Kathleen M. Schieffer, PhD, FACMG, is a clinical laboratory director within the Institute for Genomic Medicine at Nationwide Children’s Hospital and an Assistant Professor – Clinical within the Department of Pathology at the Ohio State University College of Medicine. She received a dual-title PhD in Biomedical Sciences and Clinical and Translational Science at the Pennsylvania State University College of Medicine, where she studied the transcriptome and microbiome of colonic tissue from individuals with diverticulitis.
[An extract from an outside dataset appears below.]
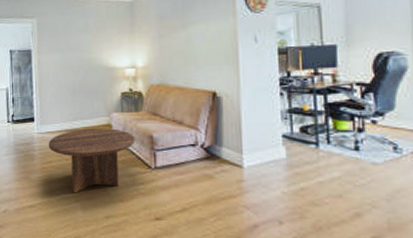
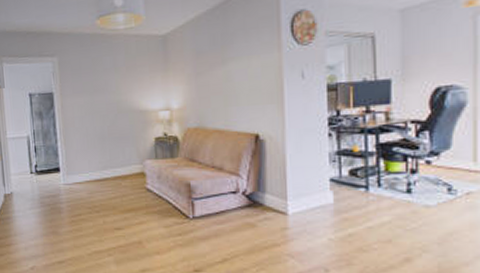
coffee table: present [48,128,136,193] -> none [76,177,172,247]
Her postdoctoral work with the Institute for Genomic Medicine at Nationwide Children’s Hospital focused on genomic and transcriptomic analysis in patients with rare and refractory hematologic disease, cancer, and somatic disease enrolled on our institutional translational cancer genomics protocol. She completed a Laboratory Genetics and Genomics fellowship at Nationwide Children’s Hospital in 2021. Her current interests focus on the use of cytogenetic and molecular assays to better characterize germline and somatic disease.
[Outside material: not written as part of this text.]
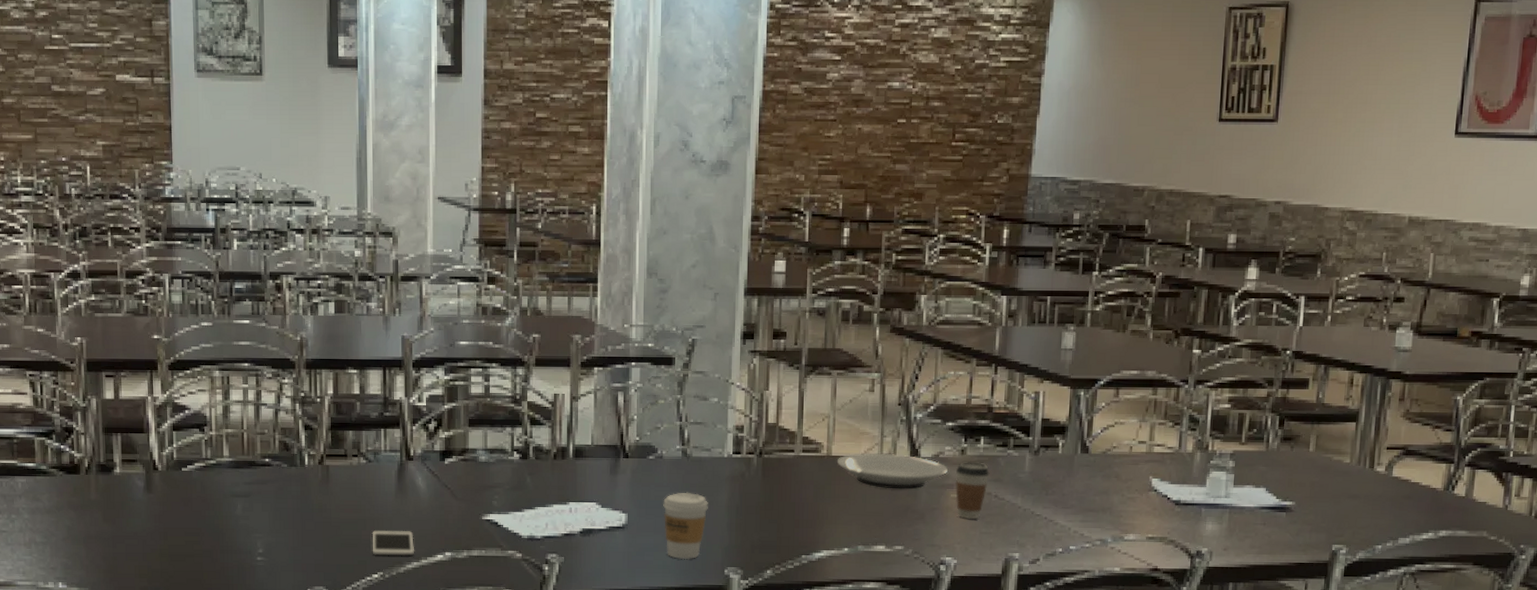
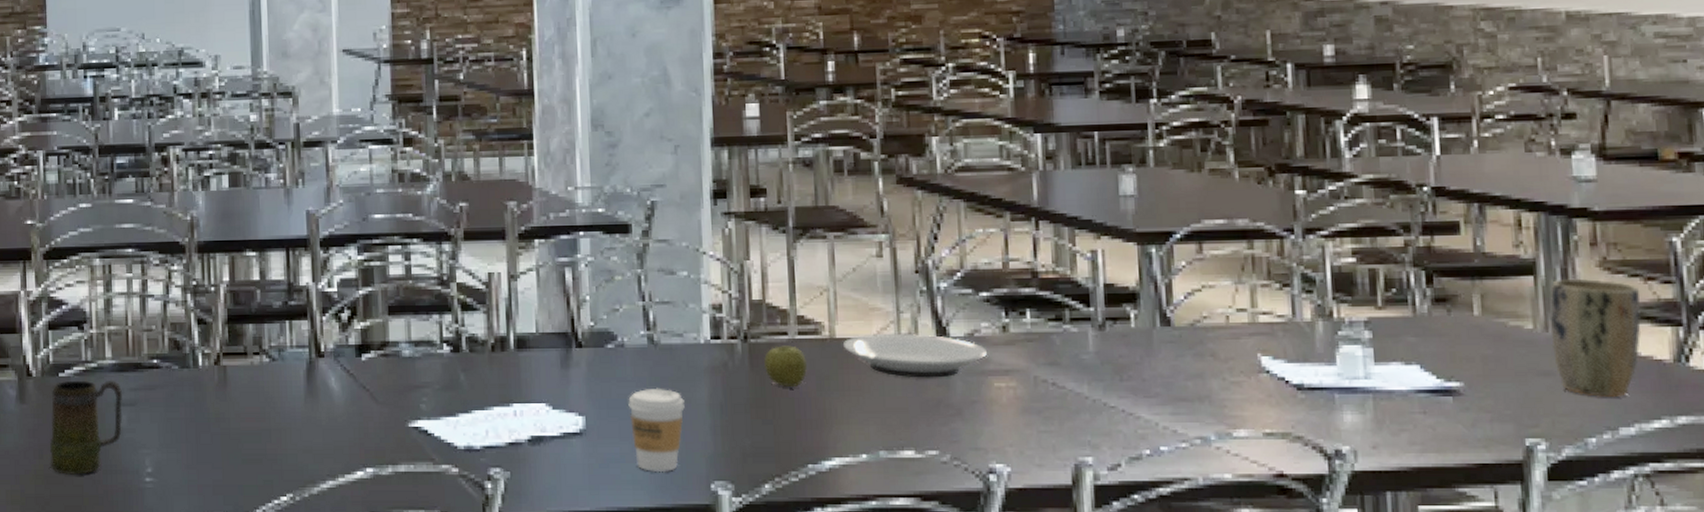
mug: none [173,474,239,554] -> present [49,380,123,475]
cell phone: present [372,531,415,556] -> none [278,443,330,473]
apple: none [774,460,808,494] -> present [764,345,808,388]
coffee cup: present [955,461,990,519] -> none [997,340,1043,414]
plant pot: none [1361,425,1429,515] -> present [1549,278,1642,397]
Kathleen Schieffer, Mariam Mathew, Kristy Lee, Samantha Choi, Elizabeth Varga, Emma Garval, Olivia Grischow, Aimee Jalkanen, Vijayakumar Jayaraman, Don Corsmeier, Ben Kelly, Peter Chang, James Fitch, Katherine Miller, Daniel Koboldt, Peter White, Vincent Magrini, Richard Wilson, Elaine Mardis, Catherine Cottrell
Nationwide Children’s Hospital, Columbus, OH, USA
Our pediatric, tertiary care institution developed a translational protocol to evaluate the genomic landscape of hematologic disease, solid tumors, and somatic disease among pediatric and adolescent patients. We aim to provide results that refine diagnosis, identify targeted therapeutics, determine eligibility for clinical trials, inform prognosis, and identify germline cancer predisposition. Translational research findings are discussed at multidisciplinary conferences, involving clinicians, pathologists, surgeons, radiologists, radiation oncologists, and genomic medicine. Findings that may impact patient care are confirmed in our CAP-accredited, CLIA-certified clinical lab and reported in the patient medical record. Over four years, 448 patients were nominated onto this protocol, 380 (85%) consented, and 346 (77%) sequenced using paired disease-involved/germline comparator exome sequencing and RNA-sequencing. DNA-based methylation was performed on a subset of solid tumor cases (n=188). Germline findings were identified in 99 (22%) patients, including 9 with Li-Fraumeni syndrome, 6 with neurofibromatosis type 1 (NF1), 5 with rhabdoid tumor predisposition syndrome (RTPS), and 3 with Noonan syndrome. Notably, a diagnosis was established from this translational testing with follow up clinical confirmation and appropriate genetic counseling for 11 (2.5%) individuals (Li-Fraumeni syndrome n=5, Lynch syndrome n=2, schwannomatosis n=2, Noonan syndrome n=2, RTPS n=1, NF1 n=1). Outcome data was captured on 251 (56%) individuals thus far, with refinement/reclassification of diagnosis for 82 (33%) individuals, refinement of treatment for 32 (13%) individuals, and refined prognostication for 66 (26%) individuals. Through multidisciplinary collaboration with a team of clinician colleagues, we demonstrated clinical utility in identifying germline disease and characterization of medically meaningful somatic findings.